● Task objective:
In the copy, include no pictures. Reproduce the rest of the entries exactly.

● Task data:

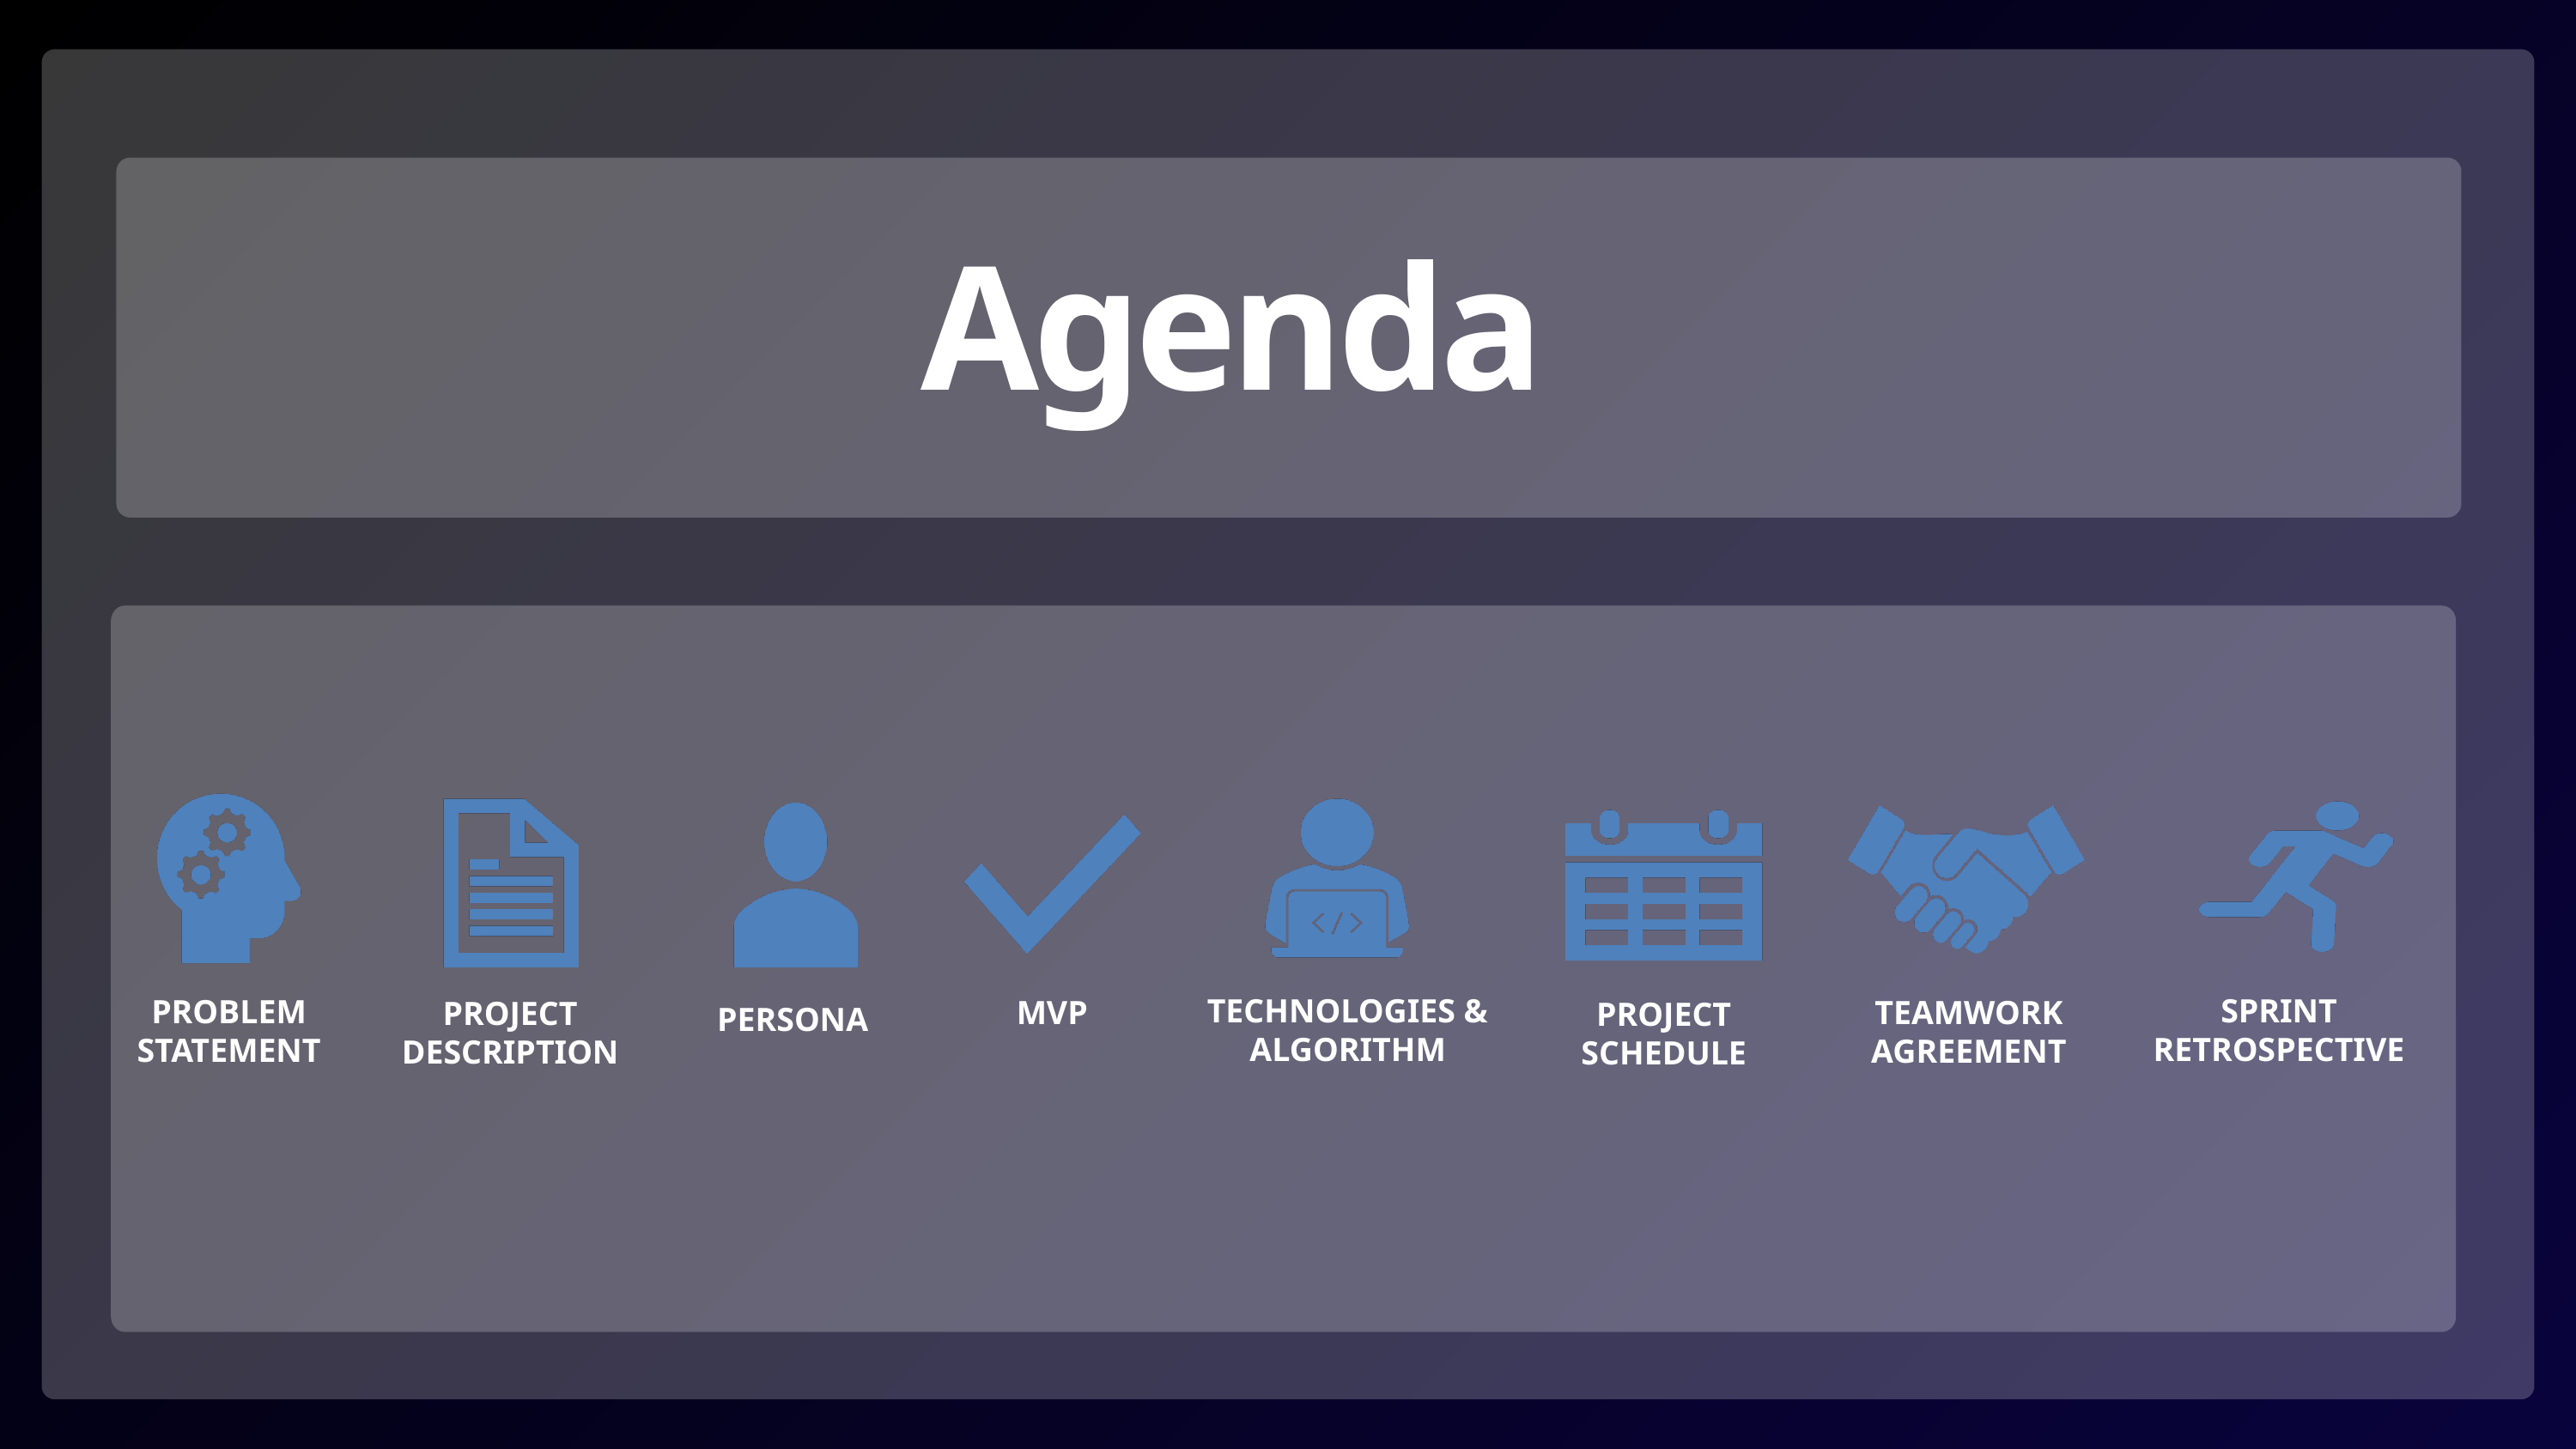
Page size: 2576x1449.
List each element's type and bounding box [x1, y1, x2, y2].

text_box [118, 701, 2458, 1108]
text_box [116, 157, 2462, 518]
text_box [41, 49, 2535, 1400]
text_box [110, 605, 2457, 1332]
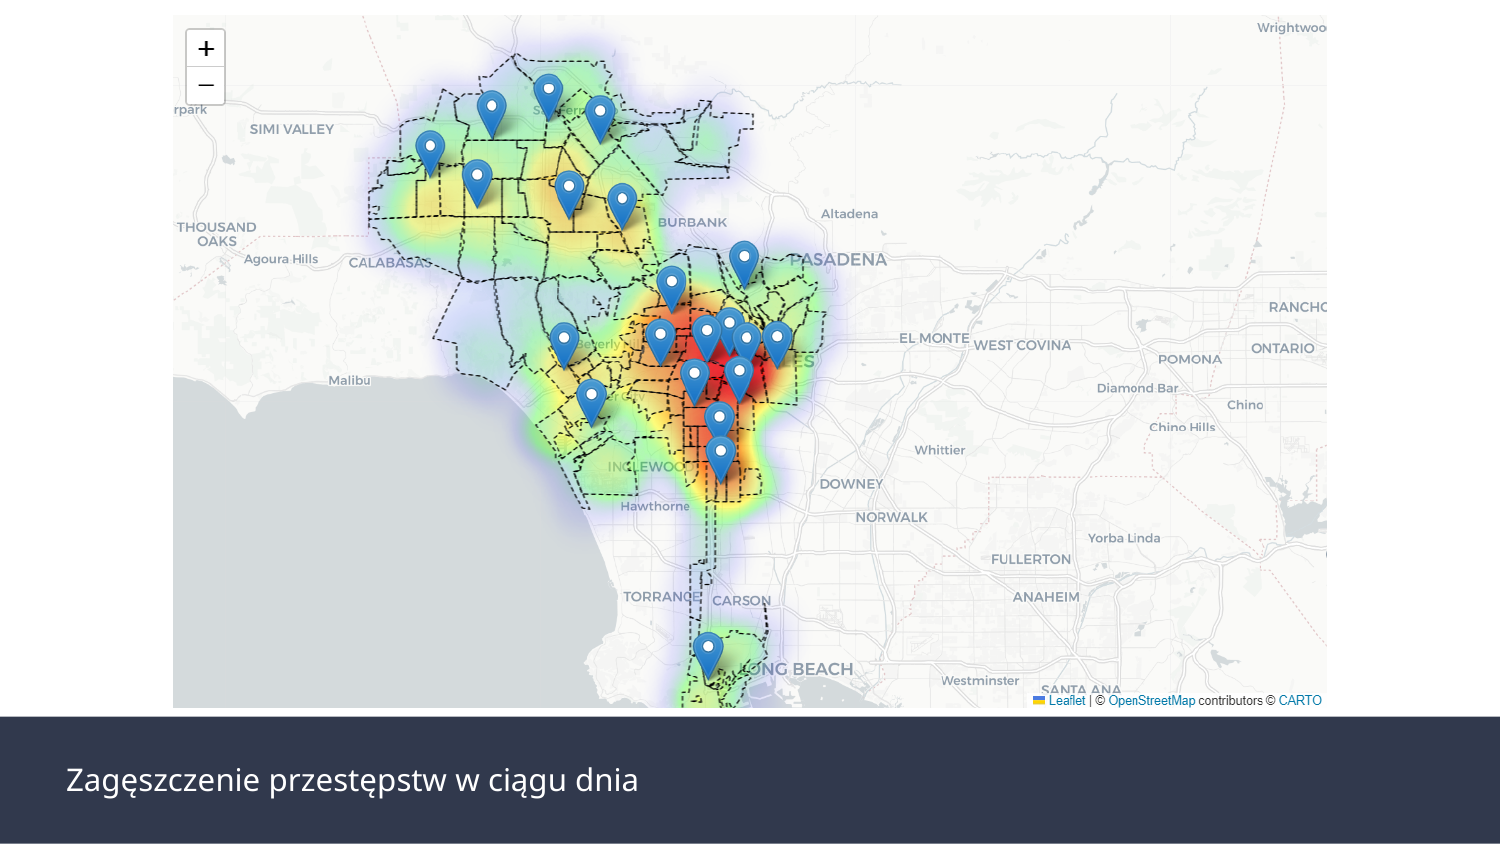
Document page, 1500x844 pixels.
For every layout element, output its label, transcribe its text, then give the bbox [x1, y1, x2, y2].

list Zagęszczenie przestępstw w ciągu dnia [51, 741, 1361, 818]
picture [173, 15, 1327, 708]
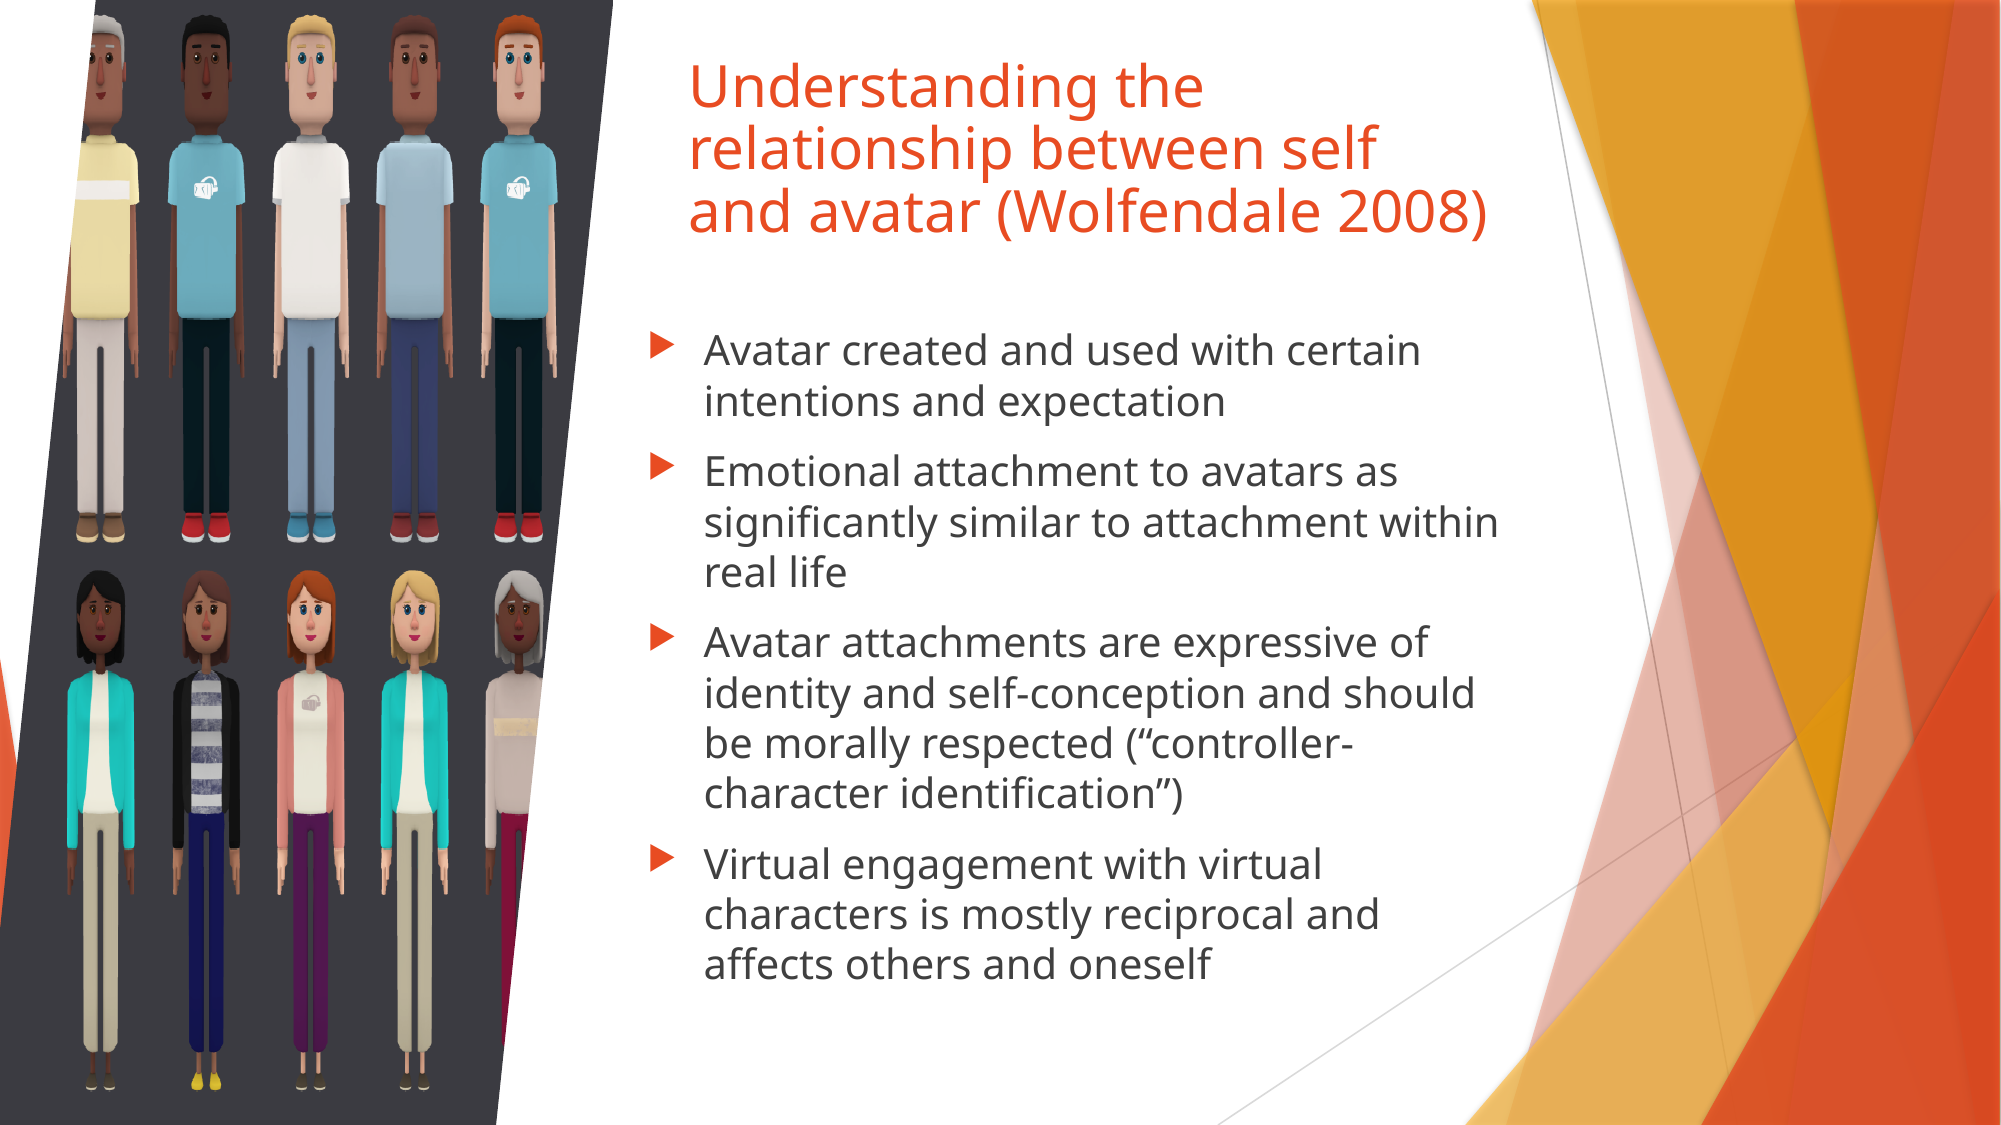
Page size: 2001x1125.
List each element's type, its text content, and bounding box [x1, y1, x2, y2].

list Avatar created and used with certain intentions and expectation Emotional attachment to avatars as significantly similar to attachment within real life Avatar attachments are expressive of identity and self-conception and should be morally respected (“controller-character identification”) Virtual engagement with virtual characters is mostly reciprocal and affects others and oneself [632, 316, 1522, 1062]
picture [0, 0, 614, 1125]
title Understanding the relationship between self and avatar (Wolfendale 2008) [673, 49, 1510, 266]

● Finished exercise:
Page size: 2576x1449.
List each element's type and bounding box [x1, y1, x2, y2].

text_box [118, 701, 2458, 1108]
text_box [116, 157, 2462, 518]
text_box [41, 49, 2535, 1400]
text_box [110, 605, 2457, 1332]
Document page, 1500x844 pixels.
For every layout element, output its label, transcribe its text, then give the bbox [x1, y1, x2, y2].

list Zagęszczenie przestępstw w ciągu dnia [51, 741, 1361, 818]
picture [173, 15, 1327, 708]
Page size: 2001x1125.
List each element's type, its text content, and bounding box [x1, y1, x2, y2].

list Avatar created and used with certain intentions and expectation Emotional attachment to avatars as significantly similar to attachment within real life Avatar attachments are expressive of identity and self-conception and should be morally respected (“controller-character identification”) Virtual engagement with virtual characters is mostly reciprocal and affects others and oneself [632, 316, 1522, 1062]
picture [0, 0, 614, 1125]
title Understanding the relationship between self and avatar (Wolfendale 2008) [673, 49, 1510, 266]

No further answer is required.